§ ASSIGNMENT A: In the forum post about house mice, where did the poster find the mice's nest?
§ ASSIGNMENT B: For each statement below, say whether it agrees with the forum post about house mice. Answer yes or no and quote the words from the post that decide it. (i) The poster's house has three stories. (ii) The poster keeps a cat. (iii) The peppermint oil drove the mice away.
§ ASSIGNMENT C: Write the next part of the forum post about house mice, picking up after its last sentence.

§ EXTRACTED TEXT:
=====
# Hello please could you help me.



## Bob-P- (Oct 18, 2017)

Hello everyone,

I found your forum through Google and I fully appreciate you may think my question should not be placed on this forum as it is linked to house mice not fancy / domesticated mice. But I thought as you guys love mice and have forgotten more than I know about them you could hopefully share your knowledge and give me some much needed help and advice on what you think is the best thing I should do.

I am a vegan and love all animals and often rescue injured birds so using in humane / kill traps and poison is not an option.

Basically I am presently sharing my house with house mice. My house is 3 stories and one mouse has been spotted on each level and droppings found on all three levels.
I have never spotted more than one mouse at a time and don't find many droppings so I am pretty sure I don't have an infestation, probably (hopefully ) a small family of house mice.

I don't have a cat but I do have a clean house with no food available as it is stored in mouse proof cupboards and containers. I have blocked up holes with wire wool, but my house is very old and big so finding and blocking up all holes is a huge undertaking for me. Plus I know these little guys can squeeze through the tiniest of holes and cracks !!

Even though there is limited food available for them my house does obviously provide warmth and shelter for them as it is approaching winter time.

I read on the internet that mice don't like the smell of peppermint oil and it is even sold as a mouse repellent product. So I bought 500ml of peppermint oil and placed it liberally on cotton wool balls then placed them around all the areas I found droppings.
My house smelt like a Polo Mint factory (lol)!!

I also found their nest in my boiler cupboard and put a lot of peppermint oil in there too for good measure. Unfortunately it hasn't really worked and I did find some new droppings on the cotton wool balls so they are probably having a good old laugh at my expense (lol)!!!

As I said further up using in humane / kill traps and poison is not an option.

I saw a very kind man on YouTube use humane "Trip Traps" to catch the mice in his garage and then added each one to a mouse cage until he had about 4 mice than he released them all together in a near by wooded area.

I like this idea as if they are a family you are not separating them all up and not releasing just one by itself at a time all their own. Worse case you do split the family but they are not all on their lonesome out there.

However due to the size of my house I could have more than one family living in my house? I therefore might put two dominant males together by accident who might fight? Not Good.

My other concern is from looking online I understand that wild mice (non house mouse) may out compete them and the house mice could die in their new less than perfect environment.
=====
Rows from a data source
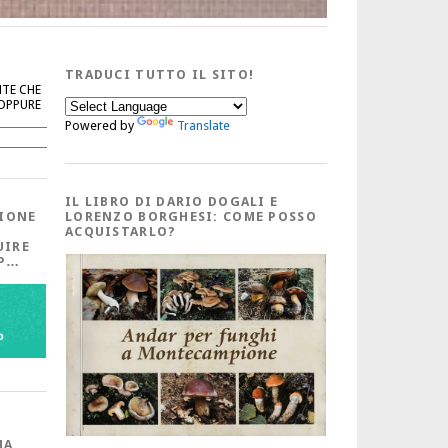
TRADUCI TUTTO IL SITO!
NTE CHE
 OPPURE
Powered by
Translate
Cerca
IL LIBRO DI DARIO DOGALI E
IONE
LORENZO BORGHESI: COME POSSO
ACQUISTARLO?
UIRE
PP…
MA,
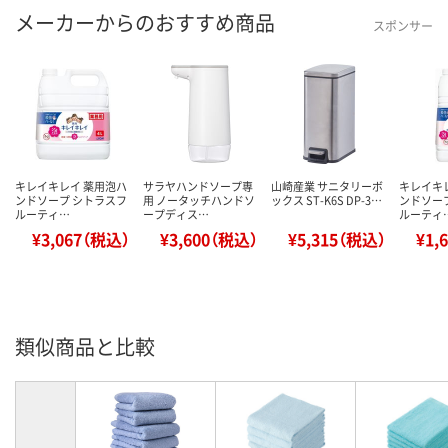
メーカーからのおすすめ商品
スポンサー
キレイキレイ 薬用泡ハ
サラヤハンドソープ専
山崎産業 サニタリーボ
キレイキ
ンドソープ シトラスフ
用 ノータッチハンドソ
ックス ST-K6S DP-3…
ンドソー
ルーティ…
ープディス…
ルーティ
¥3,067（税込）
¥3,600（税込）
¥5,315（税込）
¥1,
類似商品と比較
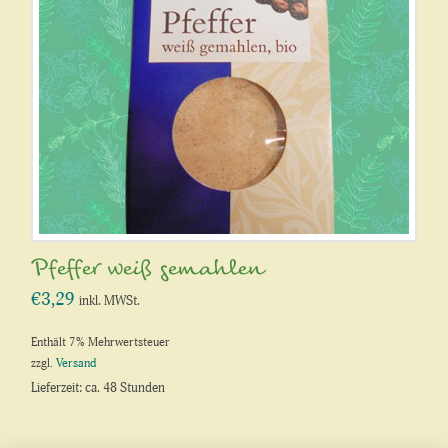
Pfeffer weiß gemahlen
€
3,29
inkl. MWSt.
Enthält 7% Mehrwertsteuer
zzgl.
Versand
Lieferzeit: ca. 48 Stunden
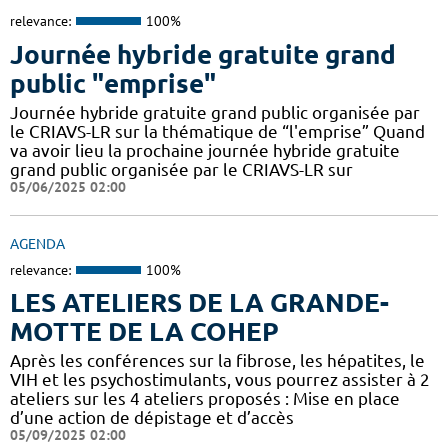
relevance:
100%
Journée hybride gratuite grand
public "emprise"
Journée hybride gratuite grand public organisée par
le CRIAVS-LR sur la thématique de “l'emprise” Quand
va avoir lieu la prochaine journée hybride gratuite
grand public organisée par le CRIAVS-LR sur
05/06/2025 02:00
AGENDA
relevance:
100%
LES ATELIERS DE LA GRANDE-
MOTTE DE LA COHEP
Après les conférences sur la fibrose, les hépatites, le
VIH et les psychostimulants, vous pourrez assister à 2
ateliers sur les 4 ateliers proposés : Mise en place
d’une action de dépistage et d’accès
05/09/2025 02:00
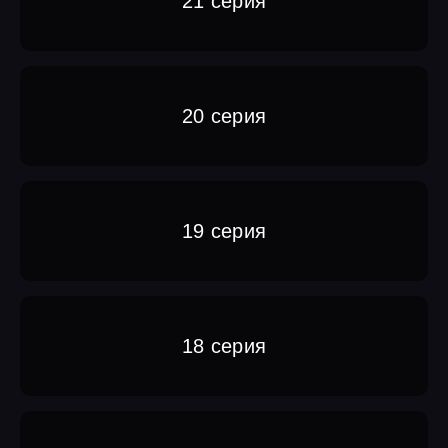
21 серия
20 серия
19 серия
18 серия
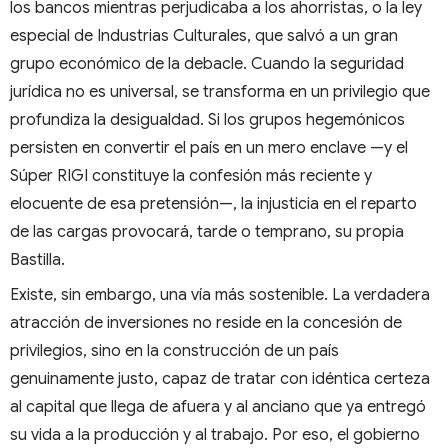
los bancos mientras perjudicaba a los ahorristas, o la ley
especial de Industrias Culturales, que salvó a un gran
grupo económico de la debacle. Cuando la seguridad
jurídica no es universal, se transforma en un privilegio que
profundiza la desigualdad. Si los grupos hegemónicos
persisten en convertir el país en un mero enclave —y el
Súper RIGI constituye la confesión más reciente y
elocuente de esa pretensión—, la injusticia en el reparto
de las cargas provocará, tarde o temprano, su propia
Bastilla.
Existe, sin embargo, una vía más sostenible. La verdadera
atracción de inversiones no reside en la concesión de
privilegios, sino en la construcción de un país
genuinamente justo, capaz de tratar con idéntica certeza
al capital que llega de afuera y al anciano que ya entregó
su vida a la producción y al trabajo. Por eso, el gobierno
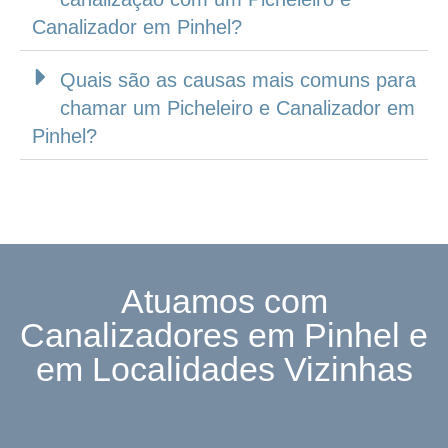
Canalizador em Pinhel?
Quais são as causas mais comuns para
chamar um Picheleiro e Canalizador em
Pinhel?
Atuamos com
Canalizadores em Pinhel e
em Localidades Vizinhas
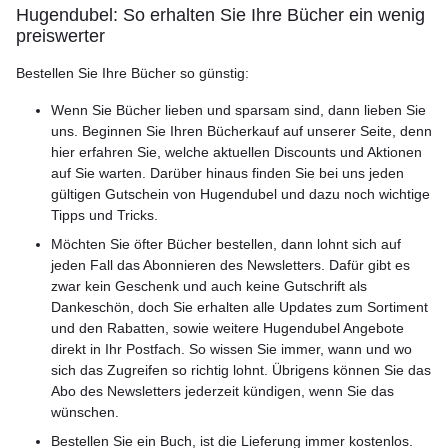
Hugendubel: So erhalten Sie Ihre Bücher ein wenig
preiswerter
Bestellen Sie Ihre Bücher so günstig:
Wenn Sie Bücher lieben und sparsam sind, dann lieben Sie
uns. Beginnen Sie Ihren Bücherkauf auf unserer Seite, denn
hier erfahren Sie, welche aktuellen Discounts und Aktionen
auf Sie warten. Darüber hinaus finden Sie bei uns jeden
gültigen Gutschein von Hugendubel und dazu noch wichtige
Tipps und Tricks.
Möchten Sie öfter Bücher bestellen, dann lohnt sich auf
jeden Fall das Abonnieren des Newsletters. Dafür gibt es
zwar kein Geschenk und auch keine Gutschrift als
Dankeschön, doch Sie erhalten alle Updates zum Sortiment
und den Rabatten, sowie weitere Hugendubel Angebote
direkt in Ihr Postfach. So wissen Sie immer, wann und wo
sich das Zugreifen so richtig lohnt. Übrigens können Sie das
Abo des Newsletters jederzeit kündigen, wenn Sie das
wünschen.
Bestellen Sie ein Buch, ist die Lieferung immer kostenlos.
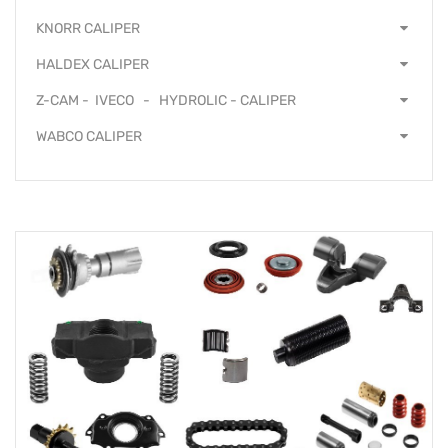
KNORR CALIPER
HALDEX CALIPER
Z-CAM - IVECO - HYDROLIC - CALIPER
WABCO CALIPER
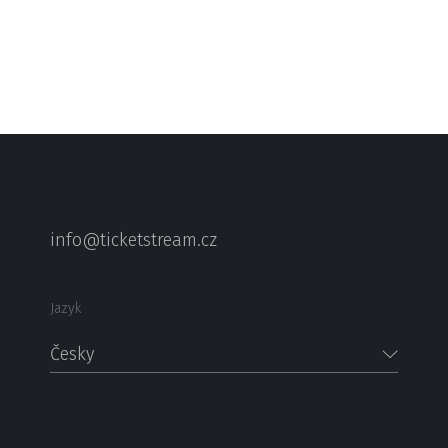
info@ticketstream.cz
Jazyk
Česky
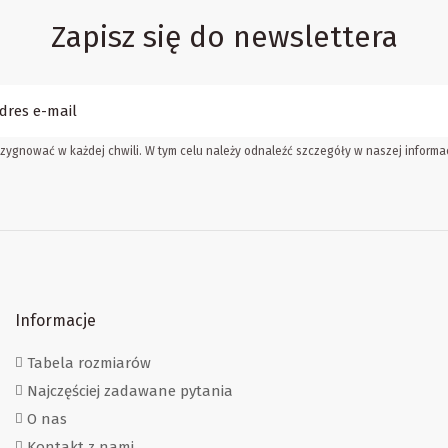
Zapisz się do newslettera
zygnować w każdej chwili. W tym celu należy odnaleźć szczegóły w naszej informac
Informacje
Tabela rozmiarów
Najczęściej zadawane pytania
O nas
Kontakt z nami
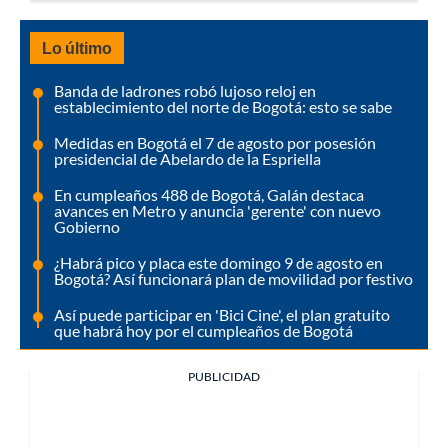
Lo último
Banda de ladrones robó lujoso reloj en
establecimiento del norte de Bogotá: esto se sabe
Medidas en Bogotá el 7 de agosto por posesión
presidencial de Abelardo de la Espriella
En cumpleaños 488 de Bogotá, Galán destaca
avances en Metro y anuncia 'gerente' con nuevo
Gobierno
¿Habrá pico y placa este domingo 9 de agosto en
Bogotá? Así funcionará plan de movilidad por festivo
Así puede participar en 'Bici Cine', el plan gratuito
que habrá hoy por el cumpleaños de Bogotá
PUBLICIDAD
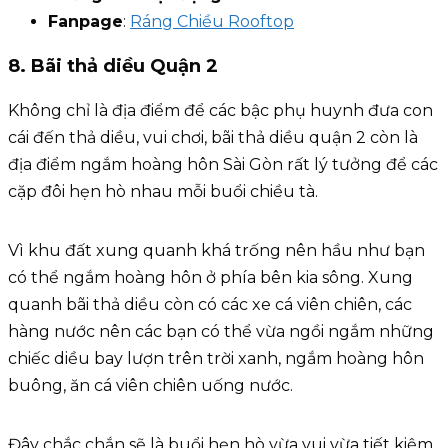
Fanpage
:
Ráng Chiều Rooftop
8. Bãi thả diều Quận 2
Không chỉ là địa điểm để các bậc phụ huynh đưa con
cái đến thả diều, vui chơi, bãi thả diều quận 2 còn là
địa điểm ngắm hoàng hôn Sài Gòn rất lý tưởng để các
cặp đôi hẹn hò nhau mỗi buổi chiều tà.
Vì khu đất xung quanh khá trống nên hầu như bạn
có thể ngắm hoàng hôn ở phía bên kia sông. Xung
quanh bãi thả diều còn có các xe cá viên chiên, các
hàng nước nên các bạn có thể vừa ngồi ngắm những
chiếc diều bay lượn trên trời xanh, ngắm hoàng hôn
buông, ăn cá viên chiên uống nước.
Đây chắc chắn sẽ là buổi hẹn hò vừa vui vừa tiết kiệm,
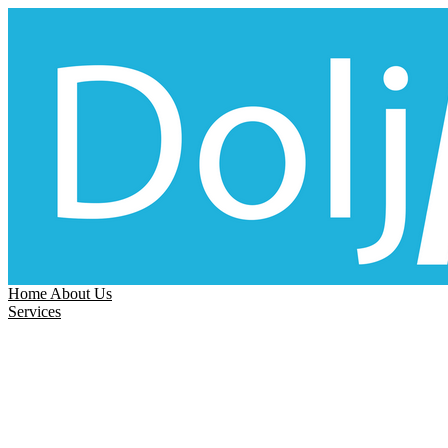
Home
About Us
Services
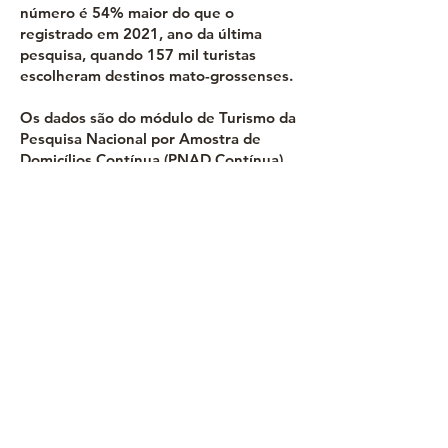
número é 54% maior do que o
registrado em 2021, ano da última
pesquisa, quando 157 mil turistas
escolheram destinos mato-grossenses.
Os dados são do módulo de Turismo da
Pesquisa Nacional por Amostra de
Domicílios Contínua (PNAD Contínua),
realizada pelo Instituto Brasileiro de
Geografia e Estatística (IBGE), em
parceria com o Ministério do Turismo.
Mato Grosso também é um dos
principais mercados emissor de turistas
para as regiões Sul e Nordeste através
de vários destinos turísticos. Entre
2002 e 2021, a renda per capita do
estado aumentou de R$ 7,3 mil para R$
65,4 mil. O rendimento médio real
aumentou 14,7% entre o terceiro
trimestre de 2021 e o mesmo período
=====
§ OUTPUT A: In the boiler cupboard.

§ OUTPUT B:
(i) Yes: "My house is 3 stories"
(ii) No: "I don't have a cat"
(iii) No: "Unfortunately it hasn't really worked"

§ OUTPUT C:
Could you please share your thoughts on the below:

Is catching and releasing in the wild cruel as they will starve to death?

If it is o.k to catch and release am I best to catch a few and release together as mentioned above or is catching and releasing one at a time o.k do you think? Is it cruel?

Should I catch and keep them as pets? But I have no previous experience keeping mice and I would have to get them sexed and sterilized? This way they would all die of old age and not reproduce. Plus they would be well fed and live a confined but happy comfortable lives.

I really am lost and not sure what I should do here, please do help me if you can.

Thank you so much for reading my post and for any help you may be able to pass my way.

Take care.
Bob.


----------



## SarahC (Oct 3, 2008)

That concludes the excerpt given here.